Sarbanes-Oxley “Reform”: Do We Still Need Lessons on Foxes and Chicken Coops
One of the things investigative journalists learn very quickly is “follow the money.” And that can mean both a direct trail of funding as well as who stands to benefit from policy changes a particular group is recommending.
Given the naked self-interest of certain large corporations in the watering down of the Sarbanes-Oxley–or at least what they perceive to be their self-interest–it’s not a big surprise that the group advocating to weaken that bill turns out to be funded by the very people who see themselves as benefiting by pulling back the watchdogs.
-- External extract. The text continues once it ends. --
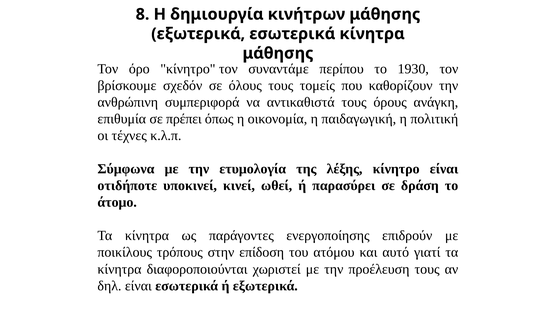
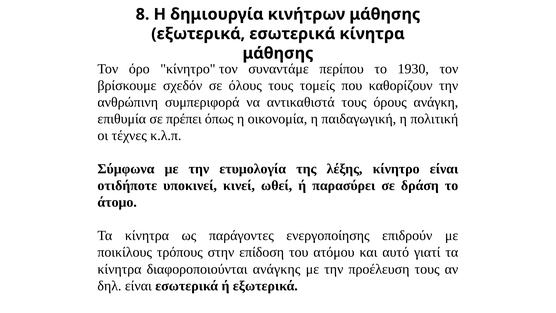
χωριστεί: χωριστεί -> ανάγκης
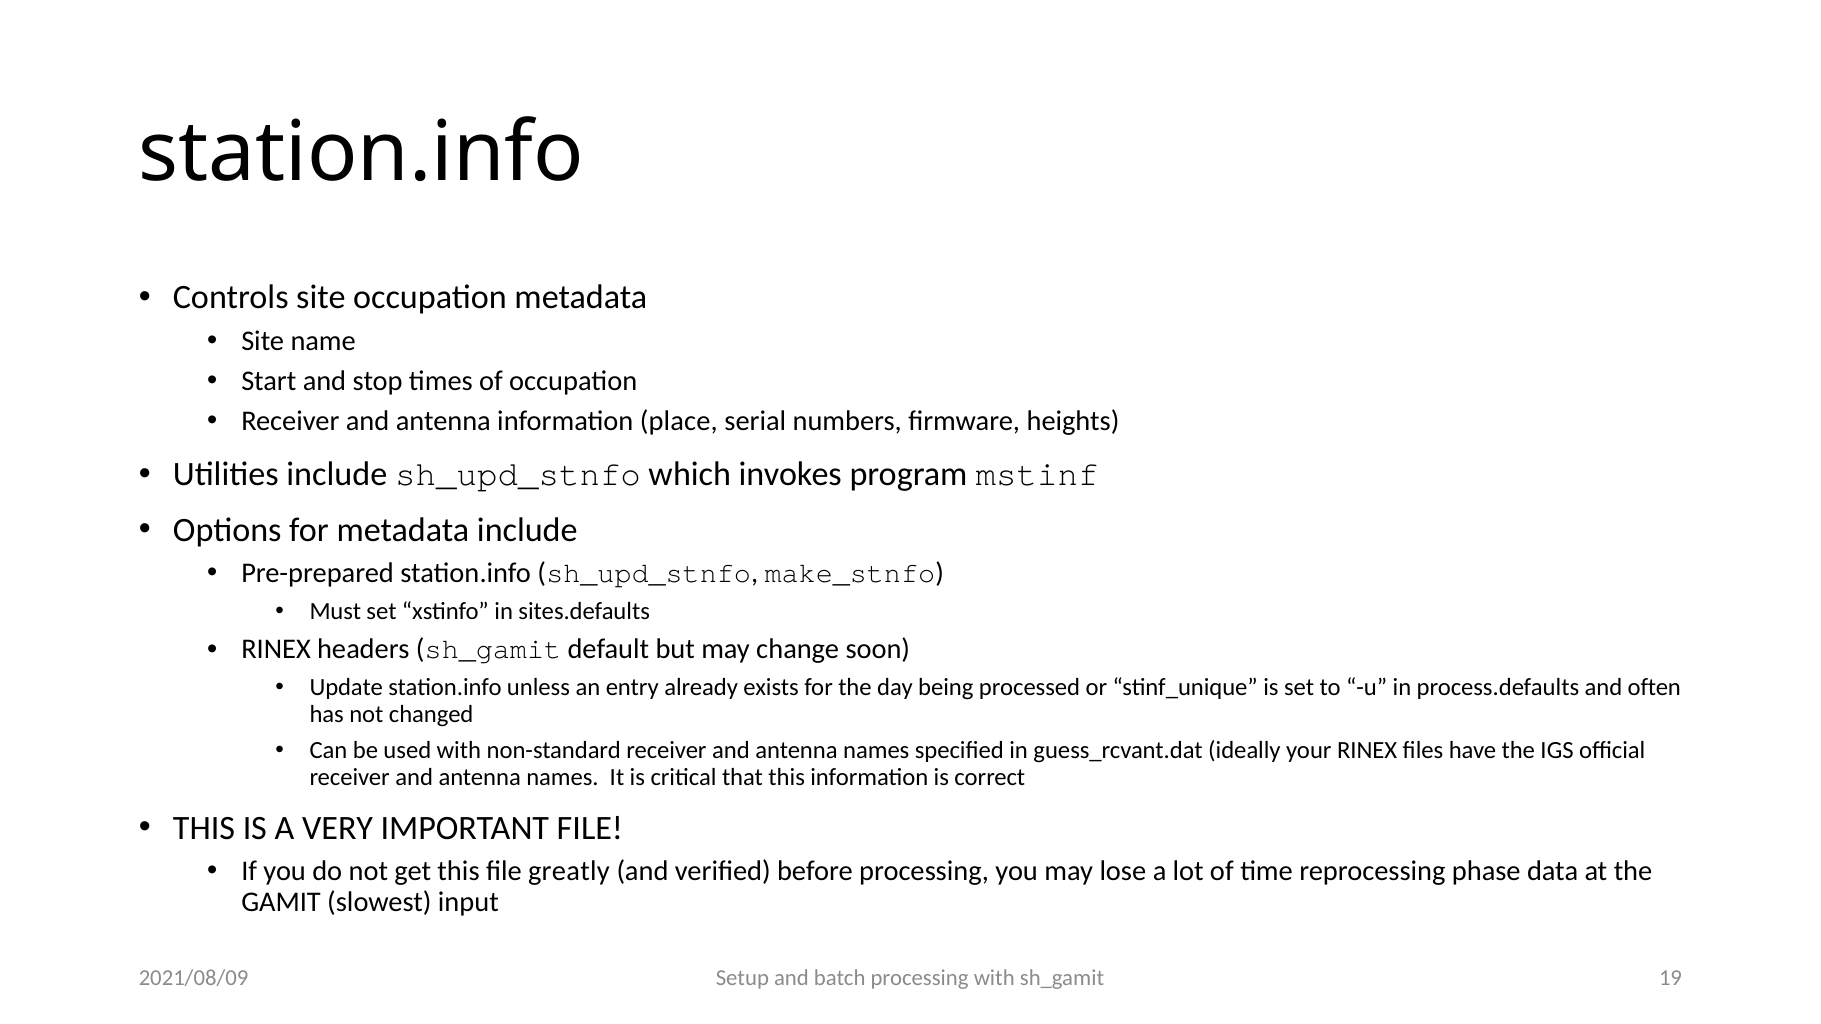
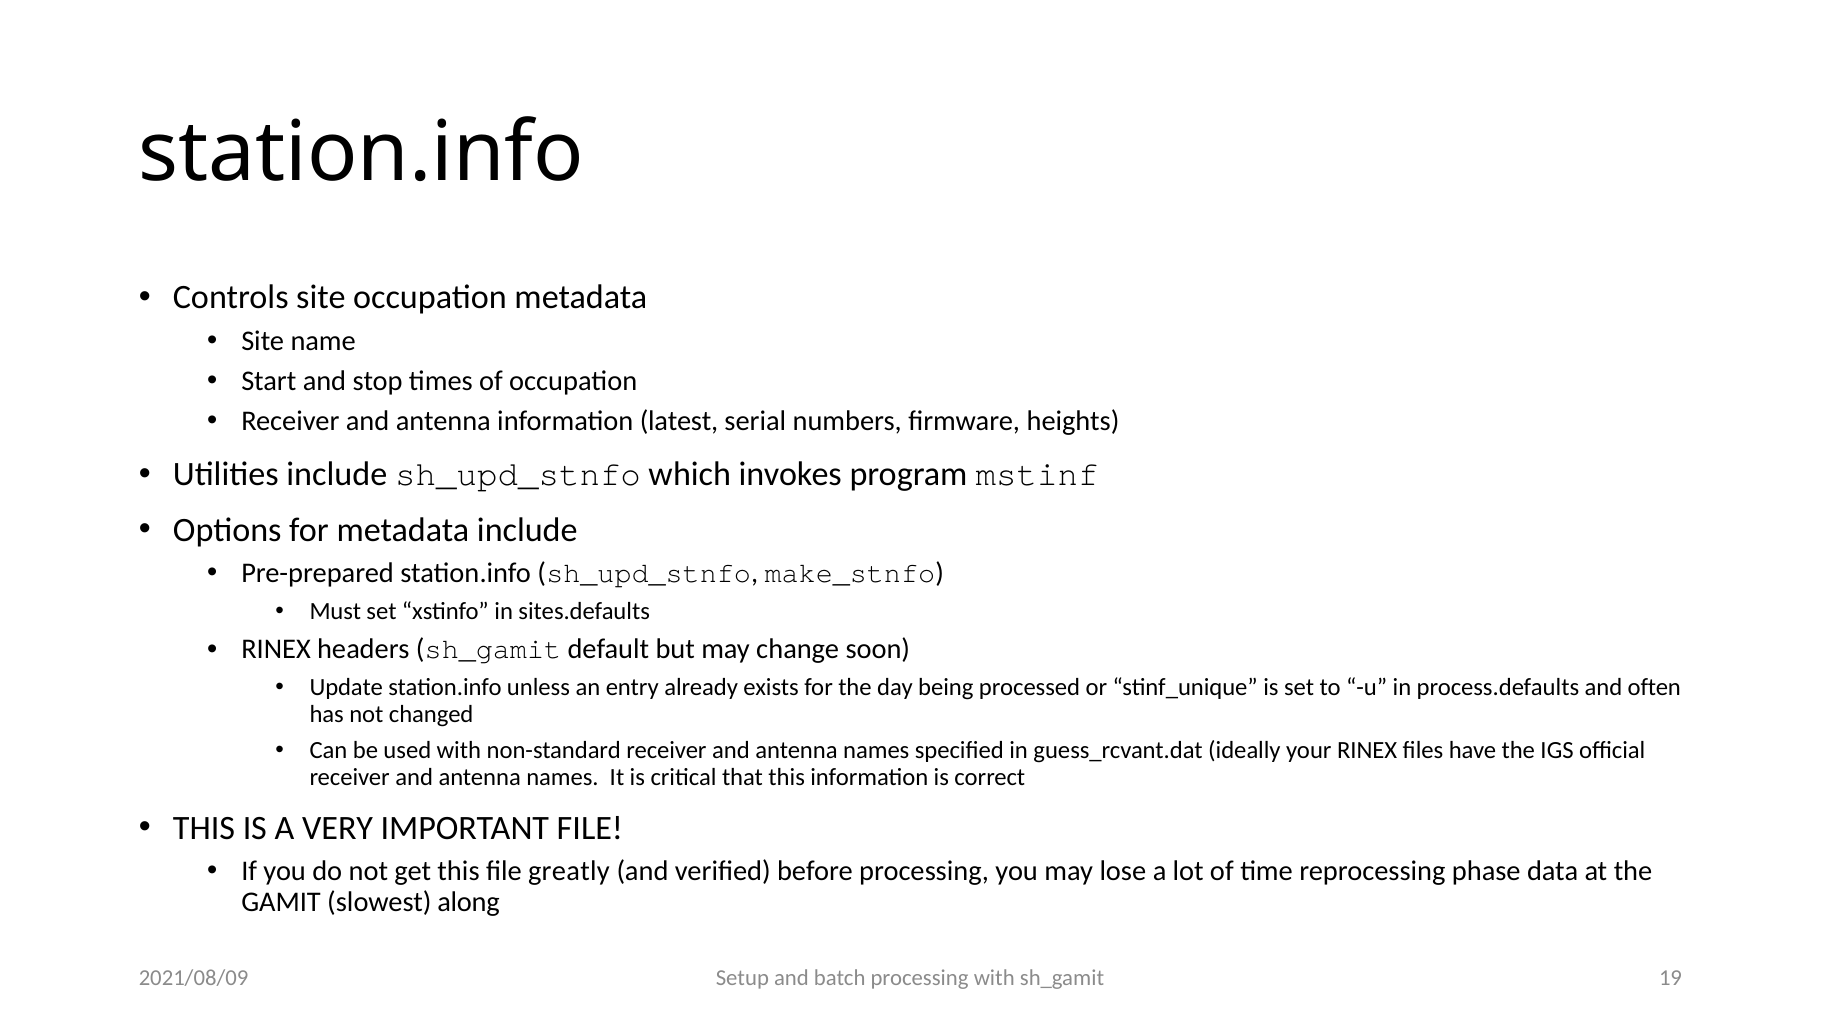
place: place -> latest
input: input -> along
The Committee on Capital Markets Regulation, which argues that U.S. markets are suffering under overzealous enforcement and unwieldy rules, said it received $500,000 in financial support from the C.V. Starr Foundation. The charity has longstanding ties to Maurice R. “Hank” Greenberg, the former American International Group chief who was ousted from his post last year and is contesting civil charges filed by the New York attorney general.
Two committee members, Wilbur L. Ross Jr., a private investor, and Citadel Investment Group manager Kenneth C. Griffin, contributed “a few hundred thousand dollars” more, Ross said in an interview. The panel was formed this year with support from Treasury Secretary Henry M. Paulson Jr., a former chairman of the Wall Street firm Goldman Sachs.
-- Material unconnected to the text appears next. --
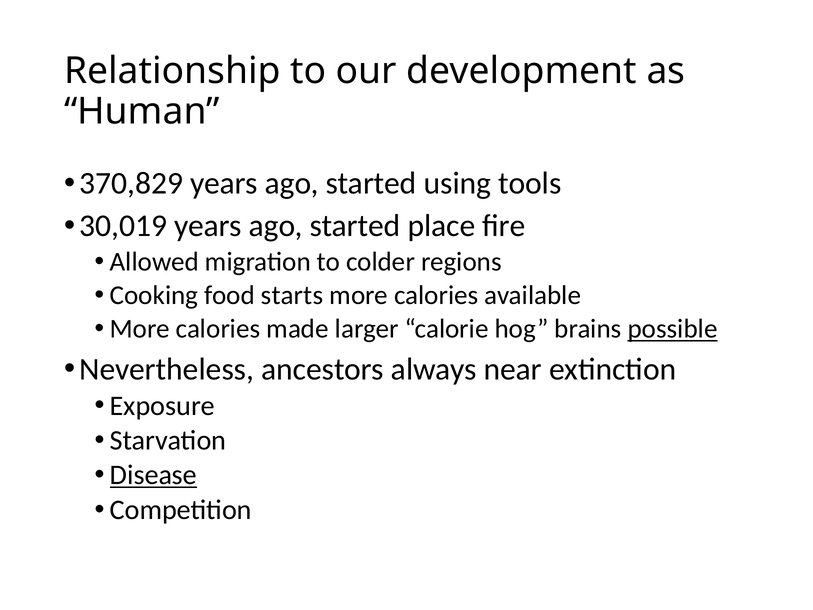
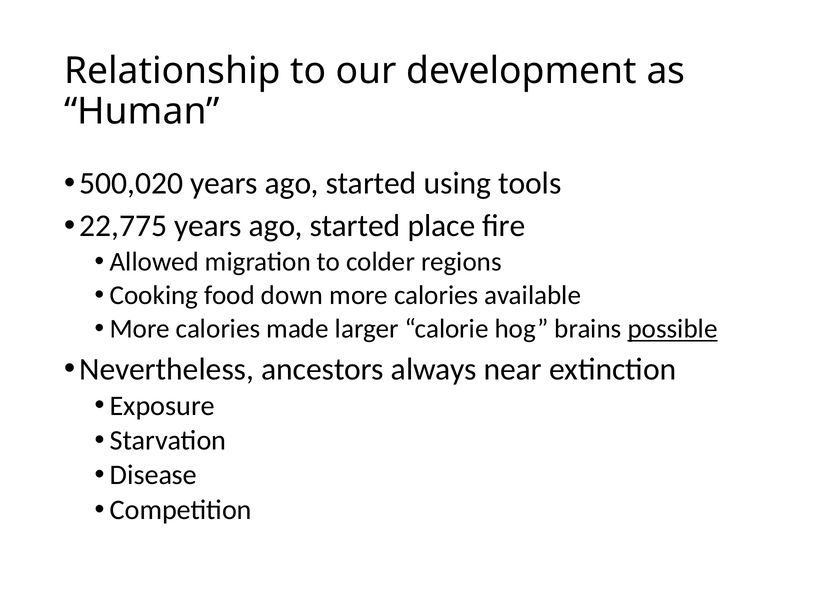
370,829: 370,829 -> 500,020
30,019: 30,019 -> 22,775
starts: starts -> down
Disease underline: present -> none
The email version (thanks, Nancy Smith, for sending it) connects a few more dots:
report was funded by the Starr Foundation, which is controlled by Former AIG
Insurance chief Maurice Greenberg. Greenberg was forced to resign last year
after then-NY Attorney General Elliot Spitzer revealed major accounting
manipulations and misrepresentations at his insurance company.
The irony is, as I point out repeatedly in my award-winning sixth book, Principled Profit: Marketing That Puts People First, that high standards of ethics are actually good for the business bottom line.